Le gaslighting, une dangereuse et insidieuse technique de manipulation mentale
- Souffler le chaud et le froid pour installer la confusion
- Entre les petites attentions et les piques dévalorisantes, le trouble persiste
- Une manipulation qui prend racine aux prémices de la relation
- Prendre conscience en adoptant un regard extérieur
- Comment reconnaître un gaslighter ?
Gaslighting. C’est « le » mot de 2022 selon le dictionnaire américain Merriam-Webster, qui établit chaque année un classement des termes les plus recherchés de l’année. « 2022 a vu une augmentation de 1740% des recherches pour ‘gaslighting’, avec un intérêt élevé tout au long de l’année », précise le communiqué publié sur le site du célèbre dictionnaire.
Pour traduire au mieux ce mot anglais au concept abstrait, certains proposent « décervelage », d’autres « décervelage manipulatoire ». Quoiqu’il en soit, le gaslighting est associé à l’image d’un lavage de cerveau, qui fait perdre à sa victime tous ses repères, afin que le manipulateur prenne l’ascendant.
« C’est de la manipulation à petites doses et beaucoup de confusions pour la personne en face. Le manipulateur n’est pas maltraitant tout le temps, parce qu’il mélange le tout avec des moments bienveillants, des actes et des paroles qui rassurent », explicite Véronique Kohn, psychologue spécialiste des relations amoureuses.
Souffler le chaud et le froid pour installer la confusion
Lina, 26 ans, connaît bien cette mécanique. « Je n’avais jamais entendu ce mot, mais par contre les agissements qui vont avec me sont très familiers », complète la jeune femme.
En exemple, elle évoque sa relation passée avec un homme qu’elle a aimé près de trois ans. « C’était ma première histoire et je n’avais pas vraiment d’amour propre. Je disais oui à presque tout pour ne pas qu’il me quitte et lui jouait dessus. Même si au début tout était parfait, il a commencé à avoir un discours différent selon les jours et les humeurs, mais il n’avait jamais tort », se remémore-t-elle.
« Quelqu’un qui souffle le chaud et le froid ce n’est déjà pas sain », réagit Véronique Kohn. Et là réside toute la mécanique manipulatoire du gasligthing : l’idée est d’éteindre la personnalité de sa proie à petit feu puis de se positionner en sauveur, afin de la garder à sa merci.
« Le terme provient de Gas Light, une pièce de théâtre de 1938, et du film basé sur cette pièce, dont l’intrigue implique un homme qui tente de faire croire à sa femme qu’elle devient folle. Ses activités mystérieuses dans le grenier font baisser l’intensité des lampes à gaz de la maison, mais il prétend que l’éclairage ne baisse pas et qu’elle ne peut pas se fier à ses propres perceptions », éclaire PsychoMedia.
Entre les petites attentions et les piques dévalorisantes, le trouble persiste
« Quand je lui reprochais des choses, ou que je pointais des incohérences, il disait tout le temps que je me trompais, ou que c’était de ma faute. Au bout d’un moment, je ne savais plus vraiment si j’avais des problèmes de mémoire et d’interprétation ou s’il me manipulait », poursuit Lina.

-.-.-

- **TÂCHE ÉCRITE 1**:
Dites, s'il vous plaît, si chacune des affirmations suivantes concorde avec l'article sur le gaslighting, en répondant par oui ou non et en citant les mots décisifs de l'article.
(a) En 2022, les recherches du mot « gaslighting » ont augmenté de 1740 % d'après Merriam-Webster.
(b) Lina a aimé l'homme dont elle parle pendant environ cinq ans.
(c) La pièce de théâtre Gas Light date de 1948.
- **TÂCHE ÉCRITE 2**: Poursuivez l'article sur le gaslighting à partir de sa dernière phrase, sur quelques paragraphes.

- **DONNÉES ENREGISTRÉES**:
-.-.-

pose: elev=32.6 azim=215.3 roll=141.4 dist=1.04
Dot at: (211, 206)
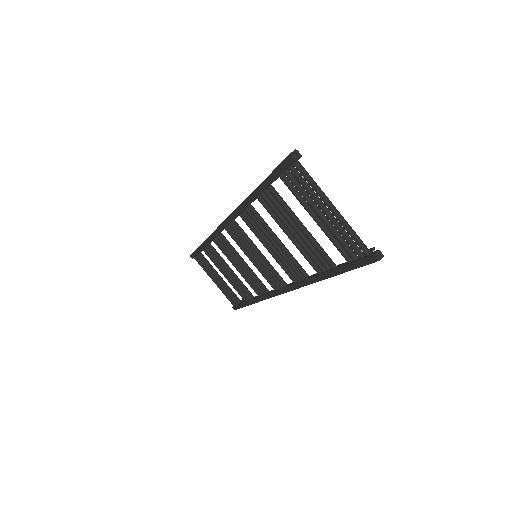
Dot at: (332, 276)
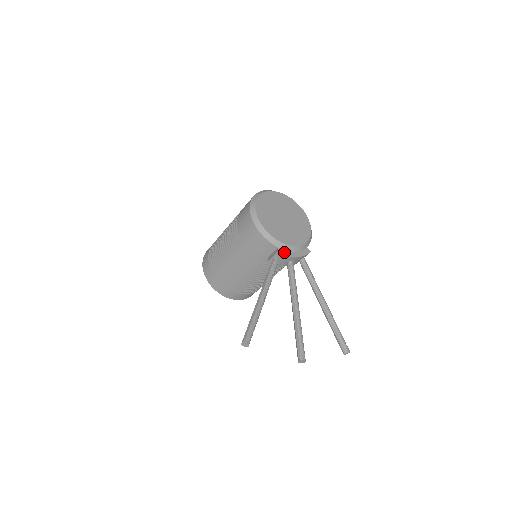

-.-.-

- **RÉPONSE PROPOSÉE 1**:
(a) Oui : « 2022 a vu une augmentation de 1740% des recherches pour ‘gaslighting’ ».
(b) Non : « un homme qu’elle a aimé près de trois ans ».
(c) Non : « une pièce de théâtre de 1938 ».

- **RÉPONSE PROPOSÉE 2**:
Pour nourrir la confusion, son compagnon de l’époque « calme » ses flammes malveillantes par des actions qui se veulent aimantes. Car parfois, le gaslighter est aussi un adepte du love bombing, une autre technique manipulatoire qui passe par des attentions excessives. La vingtenaire témoigne de « voyages surprises », de « petites attentions au quotidien », et d’une « irréprochabilité devant les personnes extérieures », impossible donc de tirer le vrai du faux.
« Le manipulateur se pose en victime ou en sauveur, parfois il y a des excuses, parfois des accusations minimes ou qui visent à vous faire culpabiliser », décrypte la psychologue.
« Supposons que votre partenaire prépare un petit plat délicieux. Vous aimez ça, mais vous êtes tout de même un peu jaloux. Donc, vous pouvez lâcher quelque chose de subtil comme ‘on dirait presque que ça vient d’un livre de cuisine' », illustre le professeur de psychologie Patrick Luyten pour le média belge Le Vif.
Une manipulation qui prend racine aux prémices de la relation
Des petites piques, qui, mises bout à bout, viennent perturber la perception de l’autre, qu’importe la nature de la relation. Si ce schéma est majoritairement retrouvé dans les couples, certaines amitiés peuvent également être le théâtre de ce décervelage.
Marion témoigne de ce qu’elle qualifie comme une amitié toxique. « Pour résumer : j’avais besoin d’elle, mais elle non. J’étais limite un projet caritatif pour elle. J’en ai entendu des ‘sans moi tu n’aurais pas eu ça, tu n’aurais pas connu untel, tu n’auras pas de meilleure amie que moi’« , explicite l’étudiante.
Des remarques et/ou comportements que l’on accepte généralement car au début de la relation, la mémoire propre à cette dernière s’est teintée d’un besoin sécuritaire ou affectif.
« Si au début tout est rose, ce n’est que pour mieux maintenir les apparences une fois les contradictions venues. On va presque culpabiliser la personne pour des moments où elle a eu besoin de nous. Toutes les situations sont ré-interprétées, à l’avantage du manipulateur. C’est un coup à devenir fou », souligne Véronique Kohn.
Prendre conscience en adoptant un regard extérieur
D’autant qu’une fois l’ascendant du gaslighter ancré, se défaire de l’emprise désormais basée sur un socle de dépendance est périlleux.
Lina raconte avoir dit stop après une énième dispute « la faisant passer pour folle ». « On a raté un spectacle qu’on devait voir pour son anniversaire, parce qu’il avait mis trop de temps à se préparer. Alors que j’avais passé 25 minutes à l »attendre, il soutenait que si nous étions en retard, c’était parce que j’avais pris trop de temps à le presser », relate-t-elle.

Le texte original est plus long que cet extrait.